Former world champion darts player;

Born: March 22, 1950; Died: March 24, 2012.

Jocky Wilson, who has died aged 62 after several years of ill health, was a former world champion darts player whose professional peak coincided with the game enjoying unprecedented popularity on television.

The key to understanding Wilson, darts commentator Sid Waddell once said, was that he went to an orphanage. Speaking in August 2007, a time when Wilson had long retired from the game and become a recluse, Waddell said: "He was 10, and his brother was eight, when his dad went to prison. His mother couldn't handle it and so they ended up in this orphanage for five years. Jocky suppressed it but when he got mortal, when he got p***** and started effing and blinding, that was him raging against those years."
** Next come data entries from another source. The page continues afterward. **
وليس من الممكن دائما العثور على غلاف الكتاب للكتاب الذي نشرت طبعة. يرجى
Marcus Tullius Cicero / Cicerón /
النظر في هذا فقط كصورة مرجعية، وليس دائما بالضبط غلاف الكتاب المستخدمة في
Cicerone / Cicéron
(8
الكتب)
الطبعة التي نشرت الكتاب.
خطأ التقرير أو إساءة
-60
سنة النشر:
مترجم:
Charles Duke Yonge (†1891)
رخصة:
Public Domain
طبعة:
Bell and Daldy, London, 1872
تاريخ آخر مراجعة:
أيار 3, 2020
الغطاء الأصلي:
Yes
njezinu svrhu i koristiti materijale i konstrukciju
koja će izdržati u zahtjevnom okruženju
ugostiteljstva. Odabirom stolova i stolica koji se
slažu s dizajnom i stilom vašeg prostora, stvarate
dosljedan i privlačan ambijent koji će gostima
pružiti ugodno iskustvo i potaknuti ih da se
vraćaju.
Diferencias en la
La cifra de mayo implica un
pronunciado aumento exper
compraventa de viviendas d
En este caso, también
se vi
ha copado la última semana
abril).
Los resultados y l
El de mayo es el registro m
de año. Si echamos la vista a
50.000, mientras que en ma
Born John Thomas Wilson in St Andrews, he had a range of early jobs, including working as a miner at Kirkcaldy's Seafield Colliery. He honed his talent for darts at the town's Lister's Bar and turned professional in 1979. Between then and his retirement in 1996, he enjoyed a remarkable career, reaching at least the quarter-finals of every World Championship between 1979 and 1991.
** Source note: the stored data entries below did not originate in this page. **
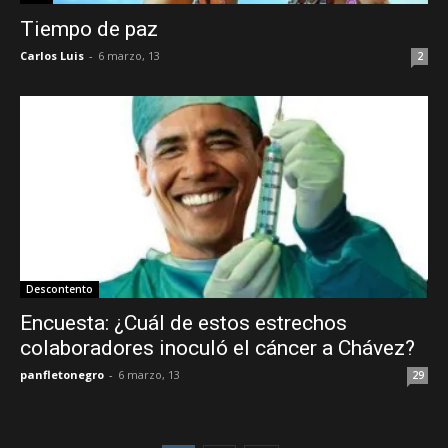
Tiempo de paz
Carlos Luis
-
6 marzo, 13
2
Descontento
Encuesta: ¿Cuál de estos estrechos
colaboradores inoculó el cáncer a Chávez?
panfletonegro
-
6 marzo, 13
29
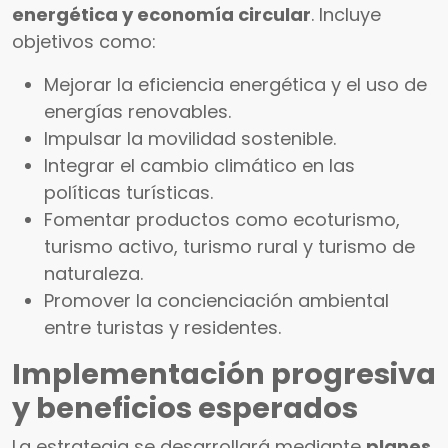
energética y economía circular
. Incluye
objetivos como:
Mejorar la eficiencia energética y el uso de
energías renovables.
Impulsar la movilidad sostenible.
Integrar el cambio climático en las
políticas turísticas.
Fomentar productos como ecoturismo,
turismo activo, turismo rural y turismo de
naturaleza.
Promover la concienciación ambiental
entre turistas y residentes.
Implementación progresiva
y beneficios esperados
La estrategia se desarrollará mediante
planes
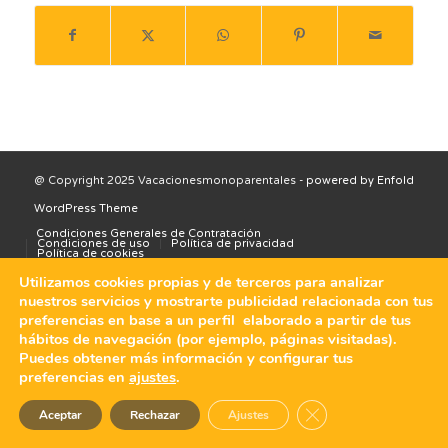
@ Copyright 2025 Vacacionesmonoparentales -
powered by Enfold
WordPress Theme
Condiciones Generales de Contratación
Condiciones de uso
Política de privacidad
Política de cookies
Utilizamos cookies propias y de terceros para analizar
nuestros servicios y mostrarte publicidad relacionada con tus
preferencias en base a un perfil elaborado a partir de tus
hábitos de navegación (por ejemplo, páginas visitadas).
Puedes obtener más información y configurar tus
preferencias en
ajustes
.
Cerrar el banner de 
Aceptar
Rechazar
Ajustes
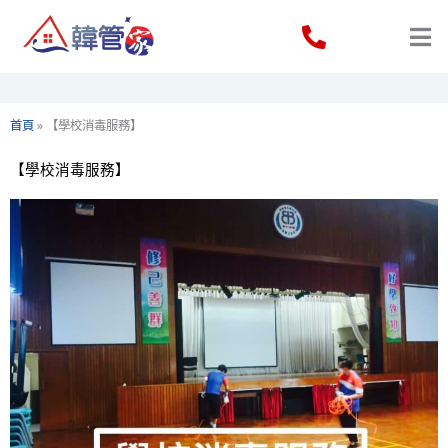
Skip
to
content
首頁
»
【學校消毒服務】
【學校消毒服務】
In 1982 he beat John Lowe to take the Embassy World Championship and, after numerous other career highlights, regained the title in 1989 after an unforgettable match with Eric Bristow. The rotund Scot, aged 36, had sailed into a 5-0 lead before almost being pegged back by Bristow, but he held his nerve to win 6-4.
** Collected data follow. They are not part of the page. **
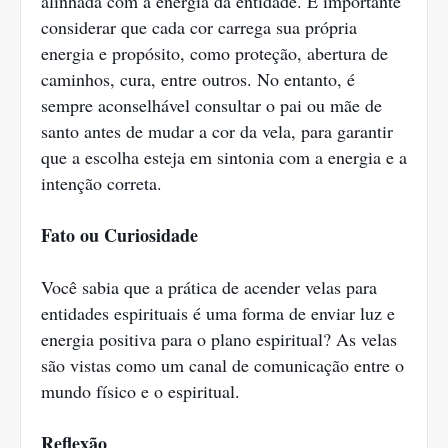
alinhada com a energia da entidade. É importante
considerar que cada cor carrega sua própria
energia e propósito, como proteção, abertura de
caminhos, cura, entre outros. No entanto, é
sempre aconselhável consultar o pai ou mãe de
santo antes de mudar a cor da vela, para garantir
que a escolha esteja em sintonia com a energia e a
intenção correta.
Fato ou Curiosidade
Você sabia que a prática de acender velas para
entidades espirituais é uma forma de enviar luz e
energia positiva para o plano espiritual? As velas
são vistas como um canal de comunicação entre o
mundo físico e o espiritual.
Reflexão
"To beat Eric, the greatest name in darts, in the final is something I will never forget,'' said an emotional Wilson as he collected £20,000 in prize money. Ten months later, as he prepared for the 1990 tournament, he recalled of that final: "That was quite an experience, and one I remember with some pride.''

Not content with these headline-grabbing achievements, which helped endear him to television viewers and non-darts fans alike, Wilson also won the British Professional Championship on four occasions between 1981 and 1988, and the Scottish Masters title three times.

In the words of Tommy Cox, his manager between 1988 and 1996, Wilson "transcended the whole spectrum of life in the UK – in the 1980s there wasn't a person in the country who didn't know who Jocky Wilson was". He was a genuine character, admired by fans and fellow professionals.

Wilson often relied on substantial quantities of drink to get himself fired up for competition, but nothing seemed to impair his eye for the double-top. Some of his English rivals noted, too, that he "hated" the English, and always raised his game against them.

In an interview in The Herald in 1995, Wilson looked back at his career, his prodigious drinking (though by that time he had been dry for nine months), his diabetes and his role in the top players' split in the early 1990s with the British Darts Organisation, which led to the setting-up of the World Darts Council (now the Professional Darts Corporation).

"I could have been better, I know that, but I drank too much," he reflected. "I have done a lot of daft things, but at the end of the day I have thoroughly enjoyed my life. How many people can say that?"

He retired in 1996, relocating to Kirkcaldy from Tyne and Wear. In December 2009 the Professional Darts Corporation staged the Jocky Wilson Cup in Glasgow, an event that gave rise to the World Cup of Darts Pairs. Following his retirement, Wilson – who married Argentinian-born Malvina and had three children, a daughter, Anne Marie, and two sons, John and William – withdrew from public life.

The documentary maker, Julian Schwanitz, shot a 17-minute documentary, Kirkcaldy Man, on his fruitless search for Wilson. Last Thursday, Wilson's 62nd birthday, Schwanitz won a Scottish BAFTA New Talent award for it. He was planning to send Wilson the award and a copy of the film, which he had never seen.

"Now I've woken up to the news that he has gone," Schwanitz said. "It is very sad." He takes the view that Wilson immortalised himself years ago by disappearing from the public gaze; to his fans, he effectively "died" years ago, but his achievements ensure he will not be forgotten. The film has prompted enthusiastic comments from fans who see the complex Scot as a genuine hero.